A)$10 - 3\sqrt{11} \qquad$ B) $8-3\sqrt{7} \qquad$ C) $5-2\sqrt{6} \qquad$ D) $9-4\sqrt{5} \qquad$ E) $7-4\sqrt{3}$

We could note that $10 - 3\sqrt{11} = 10-\sqrt{3^2\times 11} = \sqrt{100} - \sqrt{99}$.

Similarly, \begin{align*} 8-3\sqrt{7} &= \sqrt{64} - \sqrt{63}, \\ 5-2\sqrt{6} &= \sqrt{25}- \sqrt{24}, \\ 9-4\sqrt{5} &= \sqrt{81}-\sqrt{80}, \\ 7-4\sqrt{3} &= \sqrt{49}-\sqrt{48}. \end{align*}

So all the options are of the form $\sqrt{x} - \sqrt{x-1}$.

What does the graph of $y = \sqrt{x} - \sqrt{x-1}$ look like? It seems intuitively obvious that as $x$ gets bigger, $y$ gets smaller.

For example, $\sqrt{100}-\sqrt{99}$ is surely bigger than $\sqrt{10\,000} - \sqrt{9\,999}$.

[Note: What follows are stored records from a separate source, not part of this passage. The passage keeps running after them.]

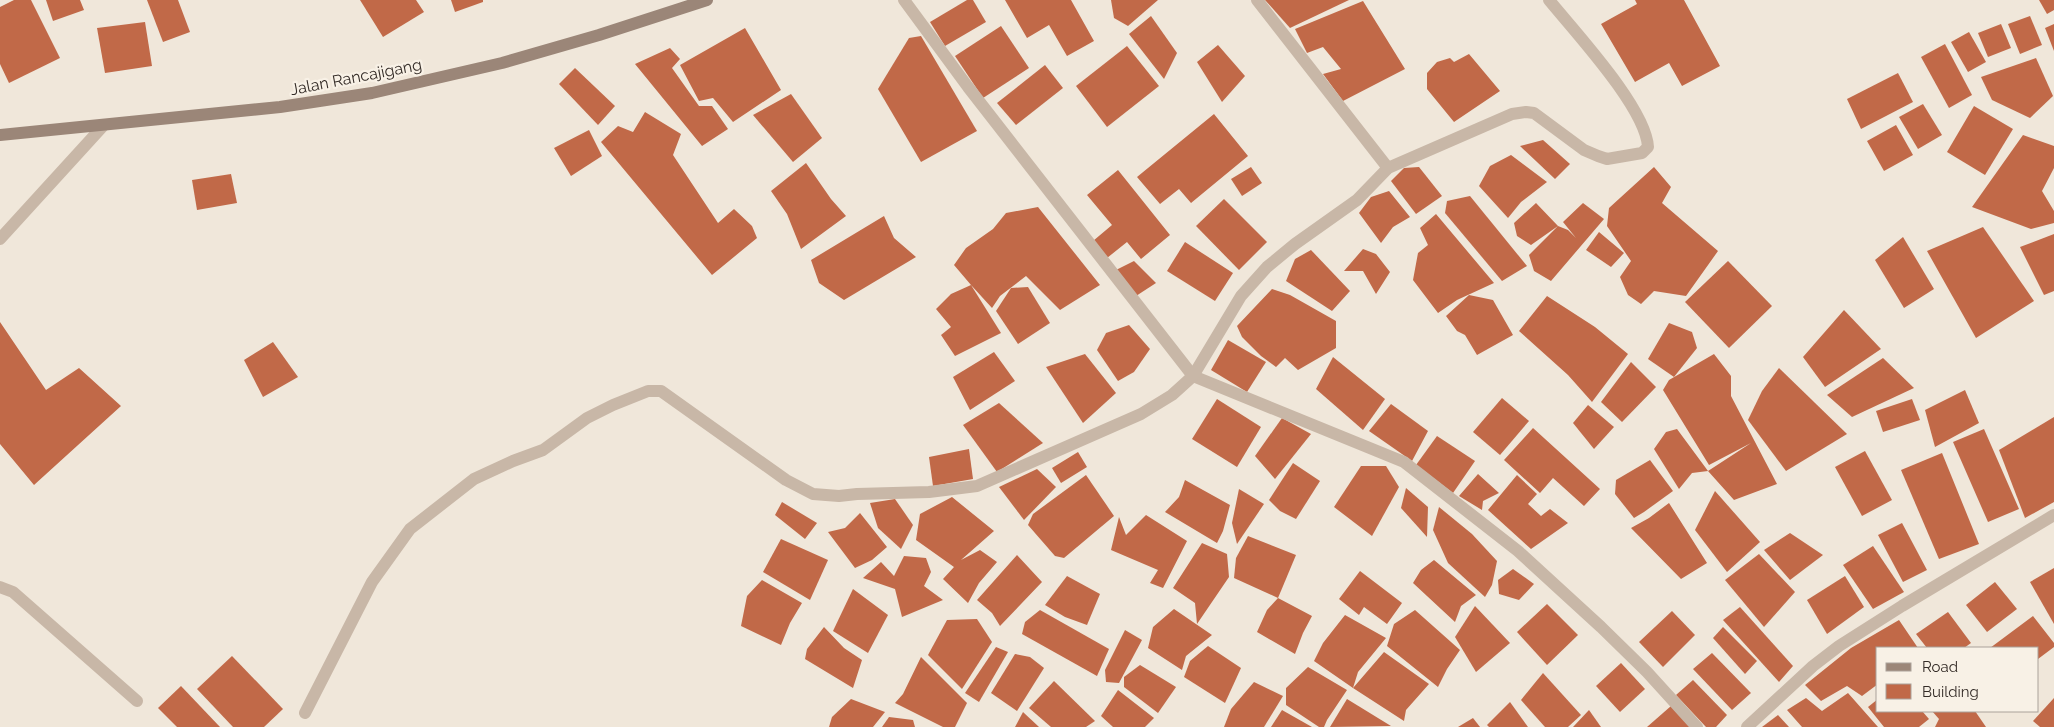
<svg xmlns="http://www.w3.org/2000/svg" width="2054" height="727" font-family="Raleway,sans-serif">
  <rect width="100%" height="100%" fill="#f0e7da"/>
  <g fill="#c16948">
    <polygon points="14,0 31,0 60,58 9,83 0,64 0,7"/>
    <polygon points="46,0 80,0 84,10 53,21"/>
    <polygon points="147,0 178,0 190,32 163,42"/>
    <polygon points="360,0 416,0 424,12 383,37"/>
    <polygon points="451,0 483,0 483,2 455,12"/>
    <polygon points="967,0 973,0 986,22 945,46 930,22"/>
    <polygon points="1005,0 1071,0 1094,41 1067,56 1049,25 1027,38"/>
    <polygon points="1111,0 1158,0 1128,26 1114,18"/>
    <polygon points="1265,0 1349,0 1290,28"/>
    <polygon points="1635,0 1684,0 1720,66 1682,86 1669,63 1635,82 1601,24 1637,4"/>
    <polygon points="2039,0 2054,0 2054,10 2047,14"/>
    <polygon points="1363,1 1405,69 1343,101 1323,74 1341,69 1323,47 1307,53 1295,29"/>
    <polygon points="1151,16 1177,53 1164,79 1129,34"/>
    <polygon points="2030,16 2042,45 2020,54 2008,24"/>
    <polygon points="145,22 152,66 105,73 97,28"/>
    <polygon points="2001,24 2011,48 1988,57 1978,33"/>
    <polygon points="2054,24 2054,51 2045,28"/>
    <polygon points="1001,26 1029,68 983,98 955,56"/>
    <polygon points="745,28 781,90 733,122 713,98 699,101 680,65"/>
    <polygon points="1969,32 1986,62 1968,72 1951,42"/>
    <polygon points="921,36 977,131 921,162 878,89 909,38"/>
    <polygon points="1945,44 1972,95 1949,108 1921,57"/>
    <polygon points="1218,45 1245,76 1222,102 1197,62"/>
    <polygon points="1127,46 1159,86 1107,127 1076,86"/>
    <polygon points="670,48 680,59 672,68 699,106 712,106 728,129 702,146 635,64"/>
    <polygon points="1469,54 1500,91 1454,122 1427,89 1427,73 1437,62 1450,58 1454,62"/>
    <polygon points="2036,58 2053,96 2030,118 1992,100 1981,77"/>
    <polygon points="1045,65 1063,88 1016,125 997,103"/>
    <polygon points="575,68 615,106 598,125 559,84"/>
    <polygon points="1898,73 1913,102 1861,129 1847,99"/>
    <polygon points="791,94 822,138 793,162 753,115"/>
    <polygon points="1923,104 1942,135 1918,149 1899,117"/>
    <polygon points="1974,106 2013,129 1985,175 1947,152"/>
    <polygon points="645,112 681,134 673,155 718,223 734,209 752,226 757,238 712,275 601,142 618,126 633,132"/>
    <polygon points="1214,114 1248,156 1191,203 1179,189 1160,204 1137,177"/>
    <polygon points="1896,125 1913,155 1884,171 1867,141"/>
    <polygon points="589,130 602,156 571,176 554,148"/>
    <polygon points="2023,135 2054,146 2054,168 2042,191 2054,211 2054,223 2031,229 1972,207"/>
    <polygon points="1543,140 1570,164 1555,179 1520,146"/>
    <polygon points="1511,155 1547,182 1521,202 1508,218 1479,186 1490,166"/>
    <polygon points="806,163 831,199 846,216 801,249 787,214 771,191"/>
    <polygon points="1251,167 1262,183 1242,196 1231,179"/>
    <polygon points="1419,167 1442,196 1416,214 1391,181 1404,168"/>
    <polygon points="1654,167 1671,187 1662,203 1718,251 1686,296 1654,291 1641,304 1628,295 1620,277 1631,261 1607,226 1609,208"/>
    <polygon points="1118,170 1170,235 1141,259 1127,242 1107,258 1093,241 1112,225 1087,195"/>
    <polygon points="231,174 237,203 197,210 192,180"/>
    <polygon points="1389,191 1410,217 1393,227 1381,243 1359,213 1371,197"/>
    <polygon points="1470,196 1527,266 1502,281 1445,213 1447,201"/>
    <polygon points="1224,199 1267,242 1239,270 1196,226"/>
    <polygon points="1536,203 1558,226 1568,230 1576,238 1563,222 1583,203 1604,219 1551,281 1534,271 1529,255 1558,226 1531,245 1517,236 1514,223"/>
    <polygon points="1038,207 1100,285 1060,310 1026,276 1000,296 992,308 971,285 1001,333 955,356 941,335 951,327 936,309 951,294 971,285 954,265 966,248 993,229 1006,213"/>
    <polygon points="1436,214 1494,283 1457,300 1438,313 1413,280 1418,253 1428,245 1420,228"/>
    <polygon points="884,216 894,238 916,257 844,300 819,283 811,260"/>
    <polygon points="1983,227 2034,301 1976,338 1927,251"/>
    <polygon points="1599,232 1624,253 1611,267 1586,250"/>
    <polygon points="2054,234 2054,291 2044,295 2020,247"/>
    <polygon points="1903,237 1934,289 1904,308 1875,260"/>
    <polygon points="1185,242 1233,273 1215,301 1167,271"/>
    <polygon points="1363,249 1376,254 1390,272 1376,294 1363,271 1344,271"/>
    <polygon points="1311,250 1350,291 1332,311 1286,281 1295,259"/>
    <polygon points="1134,261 1156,283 1136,296 1116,270"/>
    <polygon points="1728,261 1772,306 1729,348 1685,302"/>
    <polygon points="1028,287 1050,323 1018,344 996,311 1011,288"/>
    <polygon points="1272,289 1290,295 1336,321 1336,348 1298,370 1285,358 1276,367 1261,356 1242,337 1237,326"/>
    <polygon points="1469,295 1493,300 1513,335 1477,355 1465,335 1457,331 1446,316"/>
    <polygon points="1547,296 1595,327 1628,354 1592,402 1568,375 1519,331"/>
    <polygon points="1844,310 1881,349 1825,387 1803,357"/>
    <polygon points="0,322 46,390 79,368 121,406 34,485 0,444"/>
    <polygon points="1669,323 1692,332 1697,348 1674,377 1648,359"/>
    <polygon points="1129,325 1150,349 1134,372 1118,381 1097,350 1106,333"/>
    <polygon points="1228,340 1266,362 1247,392 1211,370"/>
    <polygon points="273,342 298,377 263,397 244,360"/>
    <polygon points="994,352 1015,381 970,410 953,377"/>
    <polygon points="1085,354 1116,393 1083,423 1046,367"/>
    <polygon points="1714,354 1731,376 1731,396 1777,484 1734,500 1708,471 1692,473 1679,489 1654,449 1666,432 1677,429 1708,471 1751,443 1709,465 1663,390 1669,380"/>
    <polygon points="1333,357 1385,399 1363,430 1316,389"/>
    <polygon points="1883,358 1914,388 1852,417 1827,395"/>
    <polygon points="1631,362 1656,387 1622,422 1601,402"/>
    <polygon points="1779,368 1847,434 1786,471 1748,420 1762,391"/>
    <polygon points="1965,390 1979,423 1935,447 1925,410"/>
    <polygon points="1502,398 1529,421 1500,455 1473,432"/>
    <polygon points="1217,399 1261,427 1237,467 1192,439"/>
    <polygon points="1912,399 1920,420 1883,432 1876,411"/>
    <polygon points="999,403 1043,443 997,472 963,425"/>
    <polygon points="1391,404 1428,431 1412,461 1369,431"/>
    <polygon points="1588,405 1614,427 1594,449 1573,423"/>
    <polygon points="2054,417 2054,502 2025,518 1999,450"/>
    <polygon points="1282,418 1311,434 1275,479 1255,456"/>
    <polygon points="1533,428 1600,489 1584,506 1553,478 1540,493 1504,460"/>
    <polygon points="1984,429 2019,509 1988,522 1953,442"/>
    <polygon points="1437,436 1475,461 1453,493 1416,465"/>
    <polygon points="969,449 973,479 933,486 929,457"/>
    <polygon points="1865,451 1892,500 1862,516 1835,467"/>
    <polygon points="1078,452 1087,467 1061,483 1052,468"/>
    <polygon points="1942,453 1979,544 1939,559 1901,470"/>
    <polygon points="1650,460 1673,491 1644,512 1634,518 1615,494 1616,480"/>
    <polygon points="1293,463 1320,481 1296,519 1280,511 1269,500"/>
    <polygon points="1361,466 1386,466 1399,487 1372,536 1334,507"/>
    <polygon points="1037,469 1056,487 1024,520 999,487"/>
    <polygon points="1478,474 1499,493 1483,501 1482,510 1459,496"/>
    <polygon points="1086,475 1114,516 1064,558 1055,556 1028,525 1033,514"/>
    <polygon points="1517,475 1537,494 1528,504 1541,516 1550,509 1568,523 1531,549 1488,510"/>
    <polygon points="1185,480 1230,505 1223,531 1217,543 1165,512 1179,497"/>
    <polygon points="1406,488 1428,507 1427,537 1401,508"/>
    <polygon points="1239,489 1264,504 1237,544 1232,523"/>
    <polygon points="1715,491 1760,542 1727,572 1695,530"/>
    <polygon points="952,497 994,531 961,560 980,550 997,562 979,583 968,603 943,579 954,567 916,540 920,514"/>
    <polygon points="895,499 913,525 901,549 878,528 870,503"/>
    <polygon points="782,502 817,523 805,539 775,515"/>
    <polygon points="1669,503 1707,563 1681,579 1631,528 1649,518"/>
    <polygon points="1439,507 1472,534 1497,561 1492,585 1485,597 1448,563 1433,530"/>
    <polygon points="860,513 887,547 872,560 855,568 828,532 845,528"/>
    <polygon points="1146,515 1187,541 1163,588 1150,583 1158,570 1111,550 1119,517 1126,535"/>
    <polygon points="1902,523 1927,570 1903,582 1878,535"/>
    <polygon points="1790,533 1823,555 1790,580 1764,550"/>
    <polygon points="1248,536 1296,555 1278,598 1234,578 1236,558"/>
    <polygon points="781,539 828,560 810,600 763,572"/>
    <polygon points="1202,543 1227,554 1229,577 1197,624 1195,603 1173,588"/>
    <polygon points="1873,546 1904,592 1873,609 1843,565"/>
    <polygon points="1759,554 1795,592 1764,627 1725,580"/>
    <polygon points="1017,555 1042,582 1000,626 992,613 977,600"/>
    <polygon points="904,556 926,558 931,572 924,586 943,600 902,617 895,589 863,578 881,562 894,576"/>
    <polygon points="1434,560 1476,595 1461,606 1455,622 1413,583 1421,570"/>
    <polygon points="2054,568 2054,624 2030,582"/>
    <polygon points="1513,569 1534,584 1519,600 1499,594 1498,580"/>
    <polygon points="1360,571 1402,603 1387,624 1364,607 1359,615 1339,599"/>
    <polygon points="1067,576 1100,594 1087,625 1065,617 1045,605"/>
    <polygon points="1845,576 1864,607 1827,634 1807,600"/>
    <polygon points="762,580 802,603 790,623 781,645 741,626 747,596"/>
    <polygon points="1995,582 2017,609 1987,632 1966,605"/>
    <polygon points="853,589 888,615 868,653 833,631"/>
    <polygon points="1278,598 1312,616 1303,633 1295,654 1257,632 1267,610"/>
    <polygon points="1547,604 1578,635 1547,665 1517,632"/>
    <polygon points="1475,606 1510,643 1476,672 1455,637"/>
    <polygon points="1740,607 1793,666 1779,682 1723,620"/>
    <polygon points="1174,609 1212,635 1186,656 1182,670 1148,648 1153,627"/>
    <polygon points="1040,610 1109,649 1097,676 1022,634 1025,622"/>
    <polygon points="1415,610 1460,650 1447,669 1438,687 1387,646 1394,624"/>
    <polygon points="1672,611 1695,635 1663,667 1639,642"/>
    <polygon points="1948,612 1971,643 1964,648 1927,648 1916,634"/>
    <polygon points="1345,615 1386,638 1358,672 1353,688 1314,661 1323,643"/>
    <polygon points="2033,616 2054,643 2054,647 2038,659 2038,648 1990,648"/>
    <polygon points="977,619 992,642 962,689 928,655 947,620"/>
    <polygon points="1899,620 1918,648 1878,648 1878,684 1862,696 1847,686 1821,701 1805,685 1851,648"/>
    <polygon points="824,627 844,648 862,660 853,688 805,659 807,649"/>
    <polygon points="1723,627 1757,661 1745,674 1713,638"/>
    <polygon points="1125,630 1142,640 1119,683 1106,682 1105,670"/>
    <polygon points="1208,646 1241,668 1225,703 1184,677 1190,661"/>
    <polygon points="996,647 1008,652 979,702 965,693"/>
    <polygon points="1384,652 1429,684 1406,710 1404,721 1353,688"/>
    <polygon points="1712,653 1751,693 1732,710 1693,669"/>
    <polygon points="1015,654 1030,657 1044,668 1017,711 991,693"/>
    <polygon points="232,656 283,709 264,727 233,727 197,689"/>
    <polygon points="921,657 967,703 955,727 943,727 895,703 903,694"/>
    <polygon points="1621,663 1645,689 1620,712 1596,686"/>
    <polygon points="1140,665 1176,687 1158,713 1124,687 1124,677"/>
    <polygon points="1308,667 1347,690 1327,720 1324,727 1319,727 1286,705 1286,688"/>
    <polygon points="1543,673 1581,715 1568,727 1545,727 1521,700"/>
    <polygon points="1693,680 1727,715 1716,727 1706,727 1676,695"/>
    <polygon points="1054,681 1095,721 1086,727 1051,727 1029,708"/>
    <polygon points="1254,682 1283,696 1264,727 1224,727 1231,709"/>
    <polygon points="181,686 220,727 177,727 158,708"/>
    <polygon points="1118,690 1154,718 1145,727 1113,727 1101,716"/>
    <polygon points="1848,693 1878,727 1802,727 1787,710 1806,698 1822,711"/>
    <polygon points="2054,698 2054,727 2040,727 2033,721"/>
    <polygon points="851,699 885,712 873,727 829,727 832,717"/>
    <polygon points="1347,699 1391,726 1330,727"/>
    <polygon points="1878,699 1878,711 1922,711 1929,719 1919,727 1884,727 1868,707"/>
    <polygon points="1510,702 1528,727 1489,727 1487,725"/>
    <polygon points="1671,706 1690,727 1647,727"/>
    <polygon points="1282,710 1312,727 1271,727"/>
    <polygon points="1589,710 1601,727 1573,727"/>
    <polygon points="1932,711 1975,711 1986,727 1935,727 1939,719"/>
    <polygon points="1023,712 1039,727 1015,727"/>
    <polygon points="1778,715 1789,727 1762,727"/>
    <polygon points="889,717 913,720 915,727 882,727"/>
    <polygon points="1473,718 1480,727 1458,727"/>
  </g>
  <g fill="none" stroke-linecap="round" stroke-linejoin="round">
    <polyline stroke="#c8b7a7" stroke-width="12" points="0,587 13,592 137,701"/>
    <g stroke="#c8b7a7" stroke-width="12">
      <polyline points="904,0 968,87 1193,376 1404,462 1518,551 1601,627 1647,672 1697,727"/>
      <polyline points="1257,0 1388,168"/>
      <polyline points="0,239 103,126"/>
      <path d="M305,713L372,582L410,529L474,479L513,461L543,450L587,418L613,405L648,391H661L786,480L813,494L839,496L857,494L929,492L977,486L1141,414L1172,395L1193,376L1241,296L1267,267L1295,244L1357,200L1388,168L1512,114L1526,112L1534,113L1584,150L1598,156L1607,159L1642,153L1648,147C1646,108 1575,32 1549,0"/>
      <polyline points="1747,727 1813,666 1839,646 1902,606 2054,515"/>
    </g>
    <polyline stroke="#9b8678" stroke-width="12" points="0,135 280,107 372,93 502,63 599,35 707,0"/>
  </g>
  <g text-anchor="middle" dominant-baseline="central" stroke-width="4.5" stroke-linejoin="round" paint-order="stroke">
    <g font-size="16" fill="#342c27" stroke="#f8f1e6">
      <text transform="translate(356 77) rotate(-11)">Jalan Rancajigang</text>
    </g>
  </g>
  <rect x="1876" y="647" width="162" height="65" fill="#f8f1e6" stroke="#aaa29a"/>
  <rect x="1886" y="663" width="25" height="8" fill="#9b8678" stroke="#aaa29a"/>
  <text x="1922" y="672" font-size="15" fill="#342c27">Road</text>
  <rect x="1886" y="684" width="25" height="15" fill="#c16948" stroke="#aaa29a"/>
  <text x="1922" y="697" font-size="15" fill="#342c27">Building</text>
</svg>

So we need to pick the largest value of $x$ on offer, and the answer is (A).

We could note that $(\sqrt{x} - \sqrt{x-1} )(\sqrt{x} + \sqrt{x-1} ) =1$, and so $\sqrt{x} - \sqrt{x-1} = \dfrac{1}{\sqrt{x} + \sqrt{x-1}}$, which certainly gets smaller as $x$ increases.